**Exercise instructions:**
Once you find the line with "hfov_deg: 32.3" in the entries below, return exactly every line from it through the line with "f_number: 11".

*** Opening The data ***

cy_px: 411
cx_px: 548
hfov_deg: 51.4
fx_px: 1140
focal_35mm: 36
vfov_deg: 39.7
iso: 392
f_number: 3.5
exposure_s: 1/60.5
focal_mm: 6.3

*** Closing The data ***
*** Opening The data ***

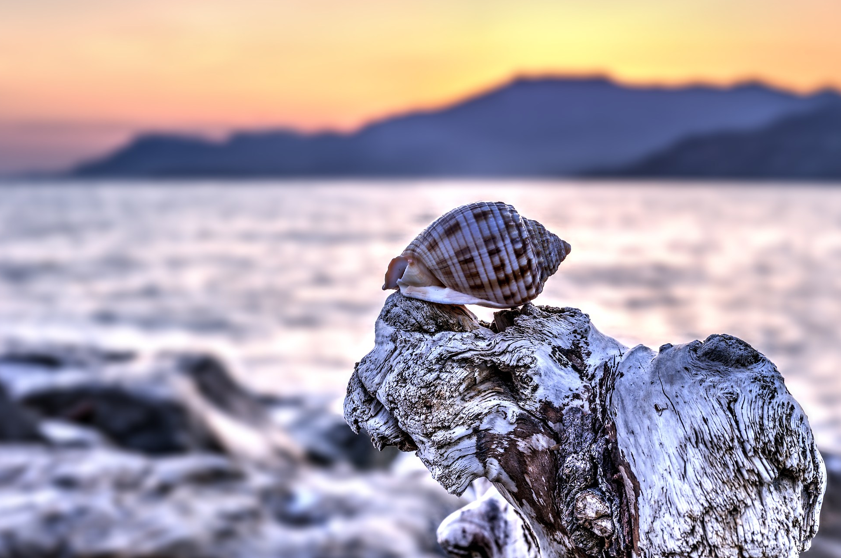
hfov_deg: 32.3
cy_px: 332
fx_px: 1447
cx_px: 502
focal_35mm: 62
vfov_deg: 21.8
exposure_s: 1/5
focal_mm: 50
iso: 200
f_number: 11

*** Closing The data ***

**Exercise result:**
hfov_deg: 32.3
cy_px: 332
fx_px: 1447
cx_px: 502
focal_35mm: 62
vfov_deg: 21.8
exposure_s: 1/5
focal_mm: 50
iso: 200
f_number: 11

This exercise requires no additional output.